━━━ Texto proporcionado
Javier Milei se distanció de la controversia que generó la victoria argentina sobre Inglaterra en el fútbol, al caracterizar el resultado deportivo como simplemente «un partido de fútbol». El Presidente buscó así deslindar el triunfo en la cancha de las tensiones diplomáticas que rodean la cuestión de las Islas Malvinas.
En declaraciones sobre el tema, Milei reafirmó que la recuperación del archipiélago será materia de gestión a través de canales diplomáticos, marcando distancia con cualquier interpretación política del encuentro deportivo. De esta forma, el mandatario intentó evitar que el resultado del partido se tradujera en fricción internacional.
Paralelamente, Milei confirmó que la Casa Rosada estaría disponible para que el plantel argentino celebre allí en caso de que los jugadores lo deseen. La oferta del Presidente constituye un gesto de apoyo al equipo nacional, independientemente de las consideraciones geopolíticas que rodean al rival.
━━━━━━
▶ Tarea asignada: Prosiga la nota sobre las declaraciones de Milei acerca del partido contra Inglaterra a partir de su último párrafo.
━━━ Listado presentado
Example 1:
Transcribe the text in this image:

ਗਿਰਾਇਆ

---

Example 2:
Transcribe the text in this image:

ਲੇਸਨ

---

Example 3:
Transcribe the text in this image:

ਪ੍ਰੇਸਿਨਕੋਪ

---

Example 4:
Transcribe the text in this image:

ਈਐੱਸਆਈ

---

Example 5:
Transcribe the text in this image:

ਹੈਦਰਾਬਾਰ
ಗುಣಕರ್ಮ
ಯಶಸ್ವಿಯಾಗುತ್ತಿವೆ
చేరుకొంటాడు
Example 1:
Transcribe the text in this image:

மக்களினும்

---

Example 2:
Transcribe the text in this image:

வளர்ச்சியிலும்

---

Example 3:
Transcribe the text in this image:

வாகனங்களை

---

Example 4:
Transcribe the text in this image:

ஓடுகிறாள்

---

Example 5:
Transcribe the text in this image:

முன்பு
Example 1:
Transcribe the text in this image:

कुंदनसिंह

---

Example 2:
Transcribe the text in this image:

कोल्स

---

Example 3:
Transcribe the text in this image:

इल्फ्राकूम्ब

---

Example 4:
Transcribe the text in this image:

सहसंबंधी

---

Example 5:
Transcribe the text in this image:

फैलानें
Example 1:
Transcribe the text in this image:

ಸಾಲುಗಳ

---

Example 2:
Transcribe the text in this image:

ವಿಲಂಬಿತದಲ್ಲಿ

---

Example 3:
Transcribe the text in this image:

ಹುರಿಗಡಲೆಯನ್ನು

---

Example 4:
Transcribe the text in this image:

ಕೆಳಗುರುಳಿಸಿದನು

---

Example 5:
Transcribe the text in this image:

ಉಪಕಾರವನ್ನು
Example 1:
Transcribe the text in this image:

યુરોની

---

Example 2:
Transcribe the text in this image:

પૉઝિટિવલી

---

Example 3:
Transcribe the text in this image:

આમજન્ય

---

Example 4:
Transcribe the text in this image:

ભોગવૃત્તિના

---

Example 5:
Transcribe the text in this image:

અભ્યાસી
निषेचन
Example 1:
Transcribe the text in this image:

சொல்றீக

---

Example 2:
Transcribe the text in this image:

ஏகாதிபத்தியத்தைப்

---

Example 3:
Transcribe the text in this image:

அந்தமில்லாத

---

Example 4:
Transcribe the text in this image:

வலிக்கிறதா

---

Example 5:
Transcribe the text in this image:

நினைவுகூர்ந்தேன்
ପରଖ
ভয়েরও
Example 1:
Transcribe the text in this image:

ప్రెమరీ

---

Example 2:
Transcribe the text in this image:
━━━━━━
▶ Resultado del ejercicio:
El posicionamiento de Milei refleja un esfuerzo por mantener separadas las esferas del deporte y la diplomacia, en un contexto donde la confrontación deportiva con Reino Unido tiende a reavivar reclamos históricos sobre la soberanía del territorio disputado. El Presidente buscó así evitar que las celebraciones futbolísticas se conviertan en un punto de tensión en las relaciones internacionales.
La gestión diplomática de Malvinas seguirá sus canales tradicionales, según dejó claro el Presidente, mientras que la celebración del equipo nacional será recibida con hospitalidad en la sede del gobierno.